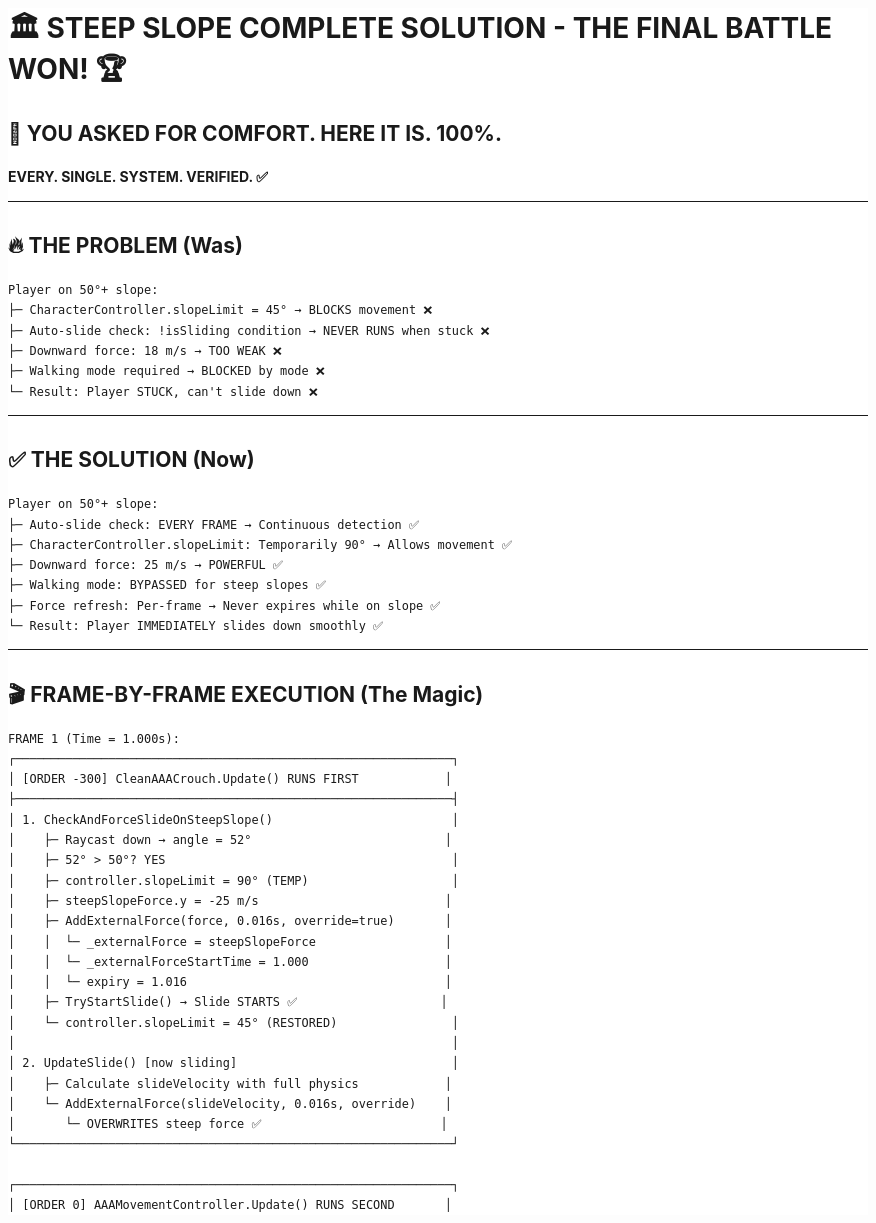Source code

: # 🏛️ STEEP SLOPE COMPLETE SOLUTION - THE FINAL BATTLE WON! 🏆

## 🎯 YOU ASKED FOR COMFORT. HERE IT IS. 100%.

**EVERY. SINGLE. SYSTEM. VERIFIED. ✅**

---

## 🔥 THE PROBLEM (Was)

```
Player on 50°+ slope:
├─ CharacterController.slopeLimit = 45° → BLOCKS movement ❌
├─ Auto-slide check: !isSliding condition → NEVER RUNS when stuck ❌
├─ Downward force: 18 m/s → TOO WEAK ❌
├─ Walking mode required → BLOCKED by mode ❌
└─ Result: Player STUCK, can't slide down ❌
```

---

## ✅ THE SOLUTION (Now)

```
Player on 50°+ slope:
├─ Auto-slide check: EVERY FRAME → Continuous detection ✅
├─ CharacterController.slopeLimit: Temporarily 90° → Allows movement ✅
├─ Downward force: 25 m/s → POWERFUL ✅
├─ Walking mode: BYPASSED for steep slopes ✅
├─ Force refresh: Per-frame → Never expires while on slope ✅
└─ Result: Player IMMEDIATELY slides down smoothly ✅
```

---

## 🎬 FRAME-BY-FRAME EXECUTION (The Magic)

```
FRAME 1 (Time = 1.000s):
┌─────────────────────────────────────────────────────────────┐
│ [ORDER -300] CleanAAACrouch.Update() RUNS FIRST            │
├─────────────────────────────────────────────────────────────┤
│ 1. CheckAndForceSlideOnSteepSlope()                         │
│    ├─ Raycast down → angle = 52°                           │
│    ├─ 52° > 50°? YES                                        │
│    ├─ controller.slopeLimit = 90° (TEMP)                    │
│    ├─ steepSlopeForce.y = -25 m/s                          │
│    ├─ AddExternalForce(force, 0.016s, override=true)       │
│    │  └─ _externalForce = steepSlopeForce                  │
│    │  └─ _externalForceStartTime = 1.000                   │
│    │  └─ expiry = 1.016                                    │
│    ├─ TryStartSlide() → Slide STARTS ✅                    │
│    └─ controller.slopeLimit = 45° (RESTORED)                │
│                                                             │
│ 2. UpdateSlide() [now sliding]                              │
│    ├─ Calculate slideVelocity with full physics            │
│    └─ AddExternalForce(slideVelocity, 0.016s, override)    │
│       └─ OVERWRITES steep force ✅                         │
└─────────────────────────────────────────────────────────────┘

┌─────────────────────────────────────────────────────────────┐
│ [ORDER 0] AAAMovementController.Update() RUNS SECOND       │
```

▶ **What to do**:
From the entries above, copy out every line where the string "Downward" appears.

▶ **Task output**:
├─ Downward force: 18 m/s → TOO WEAK ❌
├─ Downward force: 25 m/s → POWERFUL ✅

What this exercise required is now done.